Pourquoi a-t-il fallu tant de temps, demande M. Perrut. Sans doute la protection de l'enfance a-t-elle donné lieu à de nombreux rapports. Elle renvoie à des questions intimes – nul ne veut voir la violence et la maltraitance au-delà des faits divers – et possède une dimension culturelle : les politiques publiques n'ont pas encore pleinement intégré le fait qu'un jeune sur cinq est en situation de précarité et que les enfants et les jeunes sont la catégorie la plus touchée par la pauvreté ; elles restent fortement axées sur la pauvreté parmi les personnes âgées. Sans opposer les générations les unes aux autres, il faut sans doute rééquilibrer les choses pour mieux accompagner les jeunes en situation de précarité. Enfin, c'est la transformation du système de protection sociale dans son ensemble qu'il faut envisager, pour permettre à ces jeunes d'adhérer au système de solidarité intergénérationnelle alors qu'ils en sont exclus – ou n'en bénéficient pas car il repose sur la solidarité familiale. La politique familiale, en effet, est au coeur de la protection de l'enfance. Au fond, les jeunes sortant de la protection de l'enfance sont le miroir grossissant – parce qu'ils ont encore moins de ressources et qu'ils sont sans appui familial – des défaillances du système de prise en charge des jeunes d'au moins dix-huit ans.
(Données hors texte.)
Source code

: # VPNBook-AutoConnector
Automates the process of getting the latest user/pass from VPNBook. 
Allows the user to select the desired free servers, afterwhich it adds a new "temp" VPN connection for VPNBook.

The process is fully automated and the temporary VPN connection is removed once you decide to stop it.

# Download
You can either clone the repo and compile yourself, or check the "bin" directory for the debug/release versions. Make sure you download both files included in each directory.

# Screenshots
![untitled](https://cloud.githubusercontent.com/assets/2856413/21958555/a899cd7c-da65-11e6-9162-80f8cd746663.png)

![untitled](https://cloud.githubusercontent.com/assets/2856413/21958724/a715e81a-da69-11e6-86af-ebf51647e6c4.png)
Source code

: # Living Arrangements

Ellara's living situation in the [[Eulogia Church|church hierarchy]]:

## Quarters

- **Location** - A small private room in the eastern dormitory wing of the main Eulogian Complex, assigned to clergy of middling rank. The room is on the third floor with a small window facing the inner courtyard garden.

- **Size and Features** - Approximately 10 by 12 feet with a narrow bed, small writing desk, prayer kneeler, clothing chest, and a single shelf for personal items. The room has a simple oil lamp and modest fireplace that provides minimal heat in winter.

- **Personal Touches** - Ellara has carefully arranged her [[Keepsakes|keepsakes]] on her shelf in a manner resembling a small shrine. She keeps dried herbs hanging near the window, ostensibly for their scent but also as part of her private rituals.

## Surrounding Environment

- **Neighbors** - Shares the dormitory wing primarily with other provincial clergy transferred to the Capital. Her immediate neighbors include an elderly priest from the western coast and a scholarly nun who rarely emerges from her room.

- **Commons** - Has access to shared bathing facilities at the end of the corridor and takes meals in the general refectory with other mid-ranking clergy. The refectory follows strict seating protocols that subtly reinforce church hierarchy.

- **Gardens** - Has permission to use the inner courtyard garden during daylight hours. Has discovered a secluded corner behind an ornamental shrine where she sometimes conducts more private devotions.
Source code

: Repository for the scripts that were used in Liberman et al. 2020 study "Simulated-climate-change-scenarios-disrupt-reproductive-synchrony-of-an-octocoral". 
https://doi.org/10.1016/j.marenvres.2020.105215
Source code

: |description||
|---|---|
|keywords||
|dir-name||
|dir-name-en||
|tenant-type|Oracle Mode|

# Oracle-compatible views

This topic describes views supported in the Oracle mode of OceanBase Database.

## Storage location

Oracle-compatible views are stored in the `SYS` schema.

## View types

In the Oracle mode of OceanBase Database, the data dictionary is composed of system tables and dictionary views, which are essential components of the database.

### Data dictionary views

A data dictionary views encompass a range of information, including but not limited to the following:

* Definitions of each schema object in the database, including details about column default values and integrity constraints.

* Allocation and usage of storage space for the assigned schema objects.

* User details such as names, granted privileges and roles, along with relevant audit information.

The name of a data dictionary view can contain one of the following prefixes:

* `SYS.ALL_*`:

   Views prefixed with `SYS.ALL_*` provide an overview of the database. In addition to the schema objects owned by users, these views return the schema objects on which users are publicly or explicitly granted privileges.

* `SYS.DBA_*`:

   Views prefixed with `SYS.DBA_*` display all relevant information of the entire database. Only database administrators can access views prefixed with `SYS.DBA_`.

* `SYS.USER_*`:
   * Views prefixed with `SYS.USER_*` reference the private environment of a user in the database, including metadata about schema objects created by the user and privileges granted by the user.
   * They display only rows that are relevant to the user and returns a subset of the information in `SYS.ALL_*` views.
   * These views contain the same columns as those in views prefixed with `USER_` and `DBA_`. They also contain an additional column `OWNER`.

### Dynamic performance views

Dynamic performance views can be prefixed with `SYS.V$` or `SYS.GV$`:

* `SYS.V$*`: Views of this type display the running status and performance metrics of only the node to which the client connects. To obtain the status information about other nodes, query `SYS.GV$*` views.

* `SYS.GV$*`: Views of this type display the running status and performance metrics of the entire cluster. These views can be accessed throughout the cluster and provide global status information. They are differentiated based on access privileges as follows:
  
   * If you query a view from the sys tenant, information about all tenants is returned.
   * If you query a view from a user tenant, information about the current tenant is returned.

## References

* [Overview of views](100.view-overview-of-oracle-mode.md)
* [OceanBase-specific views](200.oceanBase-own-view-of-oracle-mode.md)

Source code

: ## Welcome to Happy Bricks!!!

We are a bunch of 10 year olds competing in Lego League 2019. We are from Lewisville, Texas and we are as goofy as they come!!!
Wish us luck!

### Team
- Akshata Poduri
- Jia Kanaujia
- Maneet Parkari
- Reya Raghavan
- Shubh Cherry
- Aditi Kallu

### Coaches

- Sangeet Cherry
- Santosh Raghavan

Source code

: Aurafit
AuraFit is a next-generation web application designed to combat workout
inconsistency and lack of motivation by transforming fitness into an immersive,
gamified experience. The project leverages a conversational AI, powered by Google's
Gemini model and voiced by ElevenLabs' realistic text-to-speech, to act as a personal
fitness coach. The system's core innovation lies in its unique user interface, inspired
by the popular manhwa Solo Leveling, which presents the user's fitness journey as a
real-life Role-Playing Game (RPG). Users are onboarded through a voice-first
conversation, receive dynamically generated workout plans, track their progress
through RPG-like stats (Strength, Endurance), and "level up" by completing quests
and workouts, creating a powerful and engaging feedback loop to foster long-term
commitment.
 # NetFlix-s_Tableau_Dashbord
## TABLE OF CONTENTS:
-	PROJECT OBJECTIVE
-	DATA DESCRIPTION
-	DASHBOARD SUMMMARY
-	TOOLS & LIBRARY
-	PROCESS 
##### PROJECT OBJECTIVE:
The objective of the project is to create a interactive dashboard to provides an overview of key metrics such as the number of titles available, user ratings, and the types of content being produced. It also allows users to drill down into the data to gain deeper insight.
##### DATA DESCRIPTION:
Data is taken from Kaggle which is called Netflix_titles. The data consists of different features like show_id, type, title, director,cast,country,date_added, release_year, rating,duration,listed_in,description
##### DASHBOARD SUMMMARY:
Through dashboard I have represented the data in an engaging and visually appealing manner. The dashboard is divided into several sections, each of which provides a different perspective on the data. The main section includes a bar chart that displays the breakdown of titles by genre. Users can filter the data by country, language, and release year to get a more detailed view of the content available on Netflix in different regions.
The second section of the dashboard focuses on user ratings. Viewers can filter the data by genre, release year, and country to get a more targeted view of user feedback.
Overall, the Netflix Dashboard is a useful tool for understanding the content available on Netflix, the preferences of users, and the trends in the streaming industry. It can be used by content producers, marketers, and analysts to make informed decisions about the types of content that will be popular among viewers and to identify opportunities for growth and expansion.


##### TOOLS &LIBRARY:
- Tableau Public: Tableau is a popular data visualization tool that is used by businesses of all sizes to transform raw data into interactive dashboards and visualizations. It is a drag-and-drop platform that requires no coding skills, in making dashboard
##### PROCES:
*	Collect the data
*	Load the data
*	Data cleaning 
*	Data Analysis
J'ignore ce que prépare le Gouvernement mais, à en croire la presse, le Président de la République abordera peut-être la stratégie nationale de lutte contre la pauvreté dans le discours qu'il prononcera devant le Congrès. Je me réjouis de constater que le Premier ministre a saisi plusieurs fois le CESE et que la proposition de loi défendue par votre présidente, Mme Bourguignon, suscite de l'intérêt : le sujet est sur la table et des réponses devront être apportées.
S'agissant de la contractualisation entre l'État et les départements, Madame Peyron, je ne crois pas qu'il faille renationaliser le système – il n'est pas certain que la formule de la DDASS ait été plus vertueuse que l'ASE actuelle aux mains des départements. Les départements disposent d'une réelle capacité d'engagement et d'évaluation, grâce aux observatoires départementaux de la protection de l'enfance – qui n'existent pas dans tous les départements, car ils représentent un quart voire un tiers d'équivalent temps plein. Notons en outre la dynamique vertueuse liée au fonds national de péréquation qui permet aux départements de bénéficier de financements supplémentaires s'ils s'engagent dans une démarche de gouvernance partagée avec l'État.